Segundo o levantamento feito pelo deputado, o governo gastou R$ 14.744.380.130,95, portanto guardou R$ 764.000.000,00 (setecentos e sessenta e quatro milhões) correspondente à diferença entre o que arrecadou e o que gastou.

A análises feitas pelo deputado mostram que os prefeitos municipais nunca tiveram tantos recursos como em 2017. As transferências estaduais chegaram a R$ 2.235.390.866,76 bilhões e as federais alcançaram R$ 3.884.811.581,13 bilhões. O total dos valores transferidos sem qualquer esforço dos prefeitos foi o maior da história: R$ 6.120.202.448,09.

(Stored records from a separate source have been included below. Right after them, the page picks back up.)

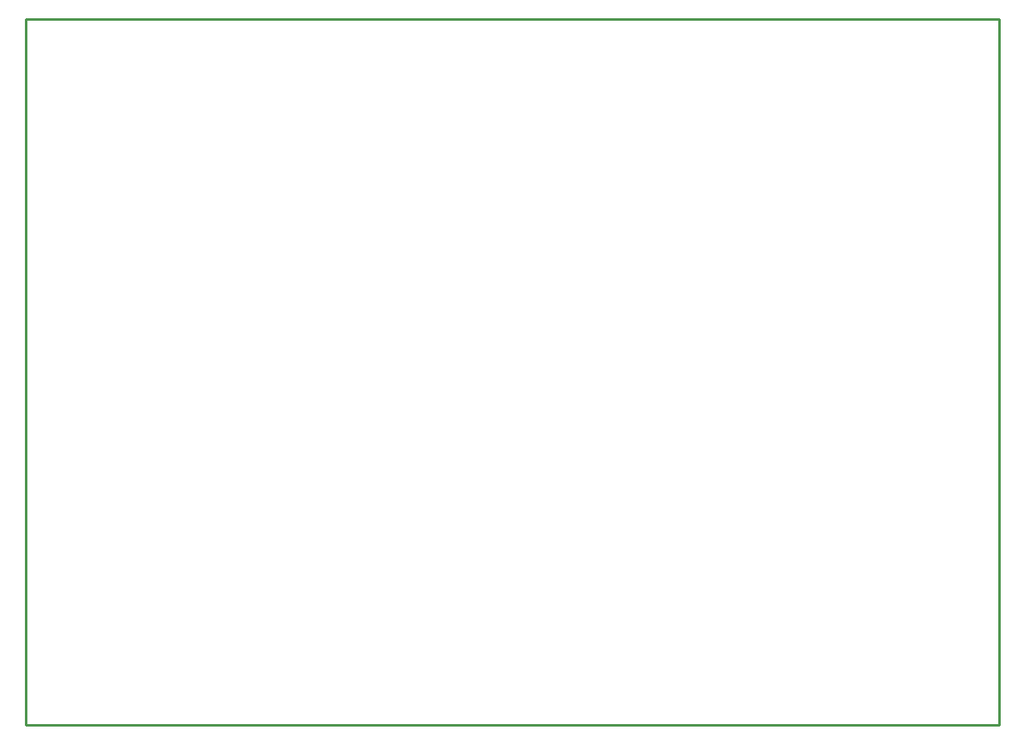
<source format=gko>
G04*
G04 #@! TF.GenerationSoftware,Altium Limited,Altium Designer,25.3.3 (18)*
G04*
G04 Layer_Color=16711935*
%FSLAX44Y44*%
%MOMM*%
G71*
G04*
G04 #@! TF.SameCoordinates,66C2ACA9-6224-4F19-AAD4-62AA9E2CECE1*
G04*
G04*
G04 #@! TF.FilePolarity,Positive*
G04*
G01*
G75*
%ADD11C,0.2540*%
D11*
X0Y721000D02*
X992000D01*
X0Y0D02*
Y721000D01*
X992000D02*
X992000Y0D01*
X0D02*
X992000D01*
M02*

</source>
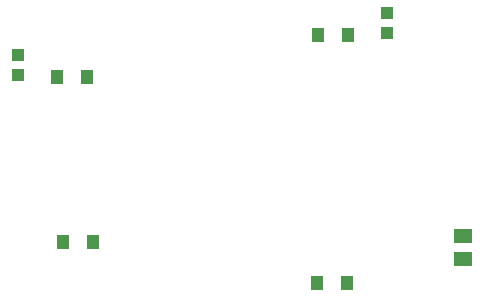
<source format=gtp>
G75*
%MOIN*%
%OFA0B0*%
%FSLAX25Y25*%
%IPPOS*%
%LPD*%
%AMOC8*
5,1,8,0,0,1.08239X$1,22.5*
%
%ADD10R,0.05906X0.05118*%
%ADD11R,0.04300X0.05000*%
%ADD12R,0.04331X0.03937*%
D10*
X0223795Y0037616D03*
X0223795Y0045096D03*
D11*
X0090595Y0043256D03*
X0100595Y0043256D03*
X0175095Y0029456D03*
X0185095Y0029456D03*
X0098595Y0098256D03*
X0088595Y0098256D03*
X0175595Y0112256D03*
X0185595Y0112256D03*
D12*
X0198595Y0112909D03*
X0198595Y0119602D03*
X0075595Y0105602D03*
X0075595Y0098909D03*
M02*

</source>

“Pode-se dizer, sem medo de errar, 2017 foi o ano de ouro das finanças amazonenses. O Estado não está quebrado. O Amazonas teve praticamente R$ 800 milhões a mais do que estava previsto e entre o arrecadado e empenhado sobram quase R$ 800 milhões também. Foi um ano bom e esse discurso de que o Amazonas está quebrado foi por água abaixo”, afirmou o deputado.

Serafim ressaltou que com os dados apresentados os prefeitos dos municípios do interior também não podem usar como desculpa a falta de recursos para realizar pagamentos e investimentos.